5. Online retailers received notice of the new policy less than 24 hours before PDF sales were required to cease. Why wasn't the cessation of PDF sales announced with more than a few hours before the materials were no longer available? 

It wasn’t our intention to have customers feel as though they weren’t receiving what they paid for. Our understanding is that both Paizo Publishing and OneBookShelf are working with their customers to make sure they receive what they paid for. 

6. If you had the last few years to live over again and could completely revamp Wizards’ PDF and electronic media strategy from the ground up, what would you do differently?

I don’t know that I would try to re-do anything. The truth is that the world is changing quickly, and as a business we need to be flexible enough to adapt to that changing environment.

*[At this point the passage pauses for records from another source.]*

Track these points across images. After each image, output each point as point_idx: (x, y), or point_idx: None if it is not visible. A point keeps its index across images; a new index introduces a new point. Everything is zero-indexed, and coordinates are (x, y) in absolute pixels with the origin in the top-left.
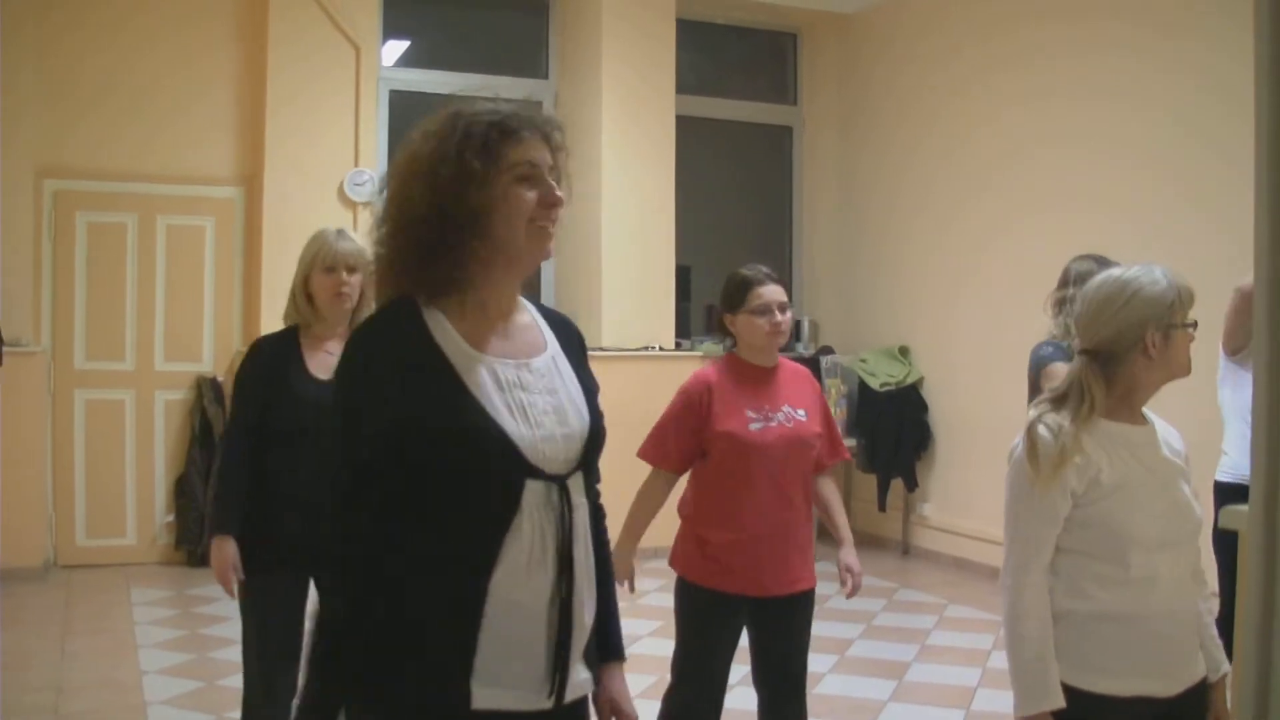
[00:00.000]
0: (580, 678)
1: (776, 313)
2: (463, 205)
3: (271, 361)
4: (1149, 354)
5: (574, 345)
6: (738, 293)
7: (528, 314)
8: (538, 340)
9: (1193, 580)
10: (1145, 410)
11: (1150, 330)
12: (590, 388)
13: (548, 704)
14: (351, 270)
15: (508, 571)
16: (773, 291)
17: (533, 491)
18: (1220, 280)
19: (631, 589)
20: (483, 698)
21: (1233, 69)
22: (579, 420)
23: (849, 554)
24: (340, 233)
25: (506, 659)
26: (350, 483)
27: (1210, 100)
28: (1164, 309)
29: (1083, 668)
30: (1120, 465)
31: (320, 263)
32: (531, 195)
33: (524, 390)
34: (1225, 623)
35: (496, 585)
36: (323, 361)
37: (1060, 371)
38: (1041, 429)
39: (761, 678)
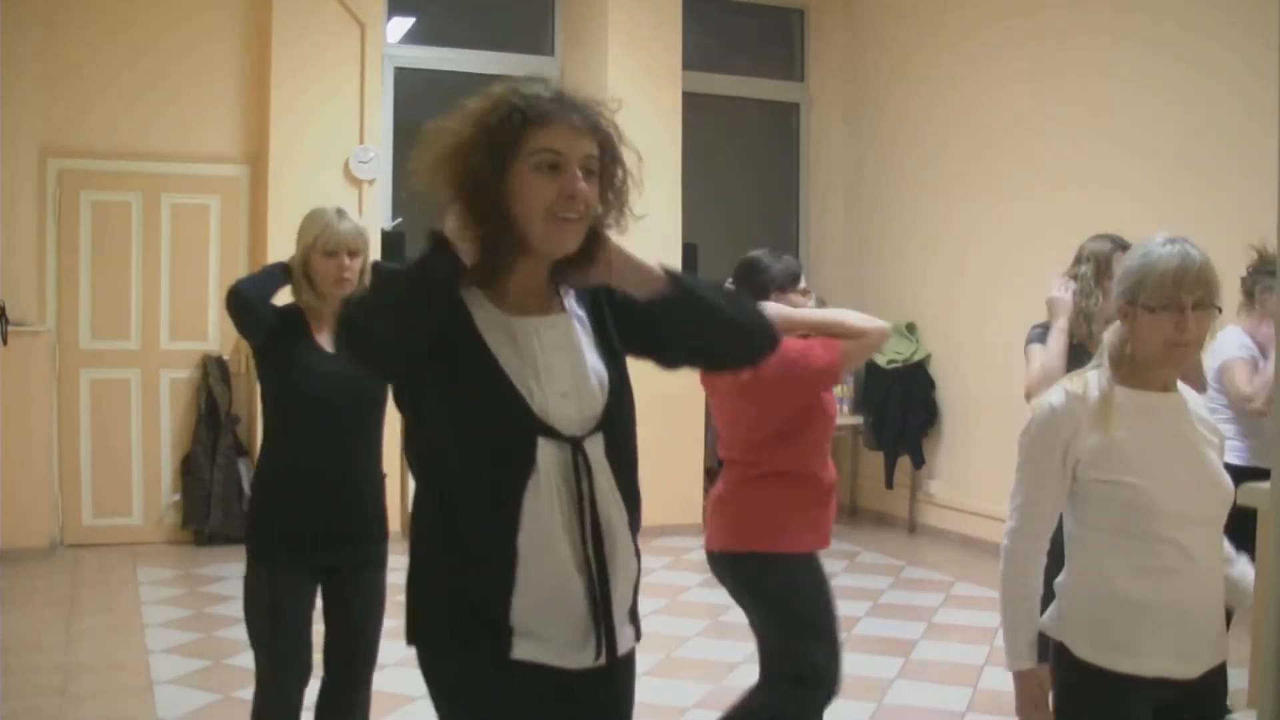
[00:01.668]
0: (625, 633)
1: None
2: (482, 191)
3: (281, 322)
4: (1127, 325)
5: (596, 304)
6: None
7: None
8: (553, 297)
9: (1220, 559)
10: (1180, 384)
11: (1122, 302)
12: (612, 348)
13: (596, 662)
14: (353, 254)
15: (533, 530)
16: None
17: (547, 451)
18: (1221, 260)
19: None
20: (523, 649)
21: (1232, 57)
22: (598, 380)
23: None
24: (340, 213)
25: (545, 616)
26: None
27: (1212, 82)
28: (1130, 284)
29: (1105, 646)
30: (1143, 434)
31: (321, 246)
32: (551, 185)
33: (540, 346)
34: None
35: (524, 542)
36: (329, 338)
37: (1034, 354)
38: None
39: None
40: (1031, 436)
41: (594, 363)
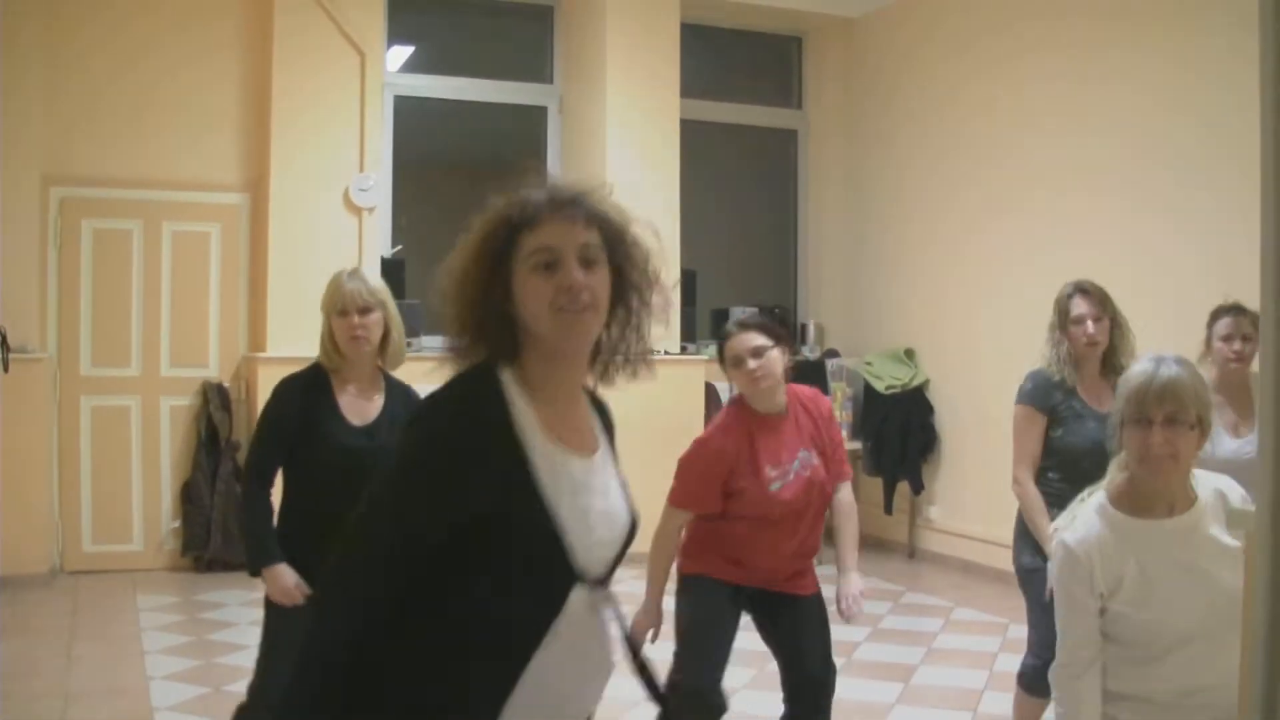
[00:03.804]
0: None
1: (749, 361)
2: (492, 299)
3: (304, 403)
4: (1120, 445)
5: (609, 431)
6: (720, 348)
7: (583, 399)
8: (593, 431)
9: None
10: (1198, 482)
11: (1118, 427)
12: (622, 481)
13: None
14: (364, 311)
15: (537, 672)
16: (740, 342)
17: (577, 597)
18: (1231, 271)
19: (654, 639)
20: None
21: (1233, 61)
22: (622, 524)
23: (849, 582)
24: (352, 274)
25: None
26: (392, 550)
27: (1190, 111)
28: (1120, 404)
29: None
30: (1150, 565)
31: (334, 307)
32: (547, 283)
33: (588, 493)
34: None
35: (523, 682)
36: (353, 405)
37: (1018, 415)
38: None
39: (785, 683)
40: (1059, 576)
41: (619, 501)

We have and always will continue to find the best ways to be responsive to our community of fans and gamers. 

7. What strategies can you share with us that you’re pursuing to further increase sales and market penetration?

We are very happy with how 4th Edition is performing. We have reprinted the 4th Edition Player’s Handbook three times, and PH2 is headed back for it’s second printing already. Ultimately our goal is to keep the hobby industry strong, and our strategy for that is to continue to create great 4th Edition products that will entice our fans to keep playing D&D. In turn, that will grow the hobby industry.

8. What’s your vision for the role of electronic media in D&D? How do you plan to get there, and how long do you suspect it might take to implement? What priority is this being given?

Electronic media will continue to play an even greater role in our D&D business as the months and years go on. Continuing to improve the D&D Insider experience for our customers and fans is one of our top priorities. 

Along with the rest of the publishing industry, Wizards is also looking into new means of digital distribution. For our novels, we have recently introduced titles to Kindle and to Sony’s E-Reader and will continue to add titles to those offerings over the coming months. 


9. We don’t know much about Wizards’ internal operations. Did the new PDF policy decision originate from you, from your legal team, from the brand manager and his team, or from Hasbro corporate headquarters? Generally speaking, how hands-on is your management of the D&D team and its strategic plan?

The D&D brand is critical to Wizards of the Coast’s success, and decisions such as this are not entered into lightly. We are all very hands-on, and decisions are vetted through all levels of the organization. 


*A quick clarification from WotC regarding the answer to Question 2, above:*

The 10:1 ratio that Greg references is for PDFs only – it has nothing to do with the physical books. For every one PDF purchased legally, there were at least 10 downloaded illegally. And yes, we can track it.​


----------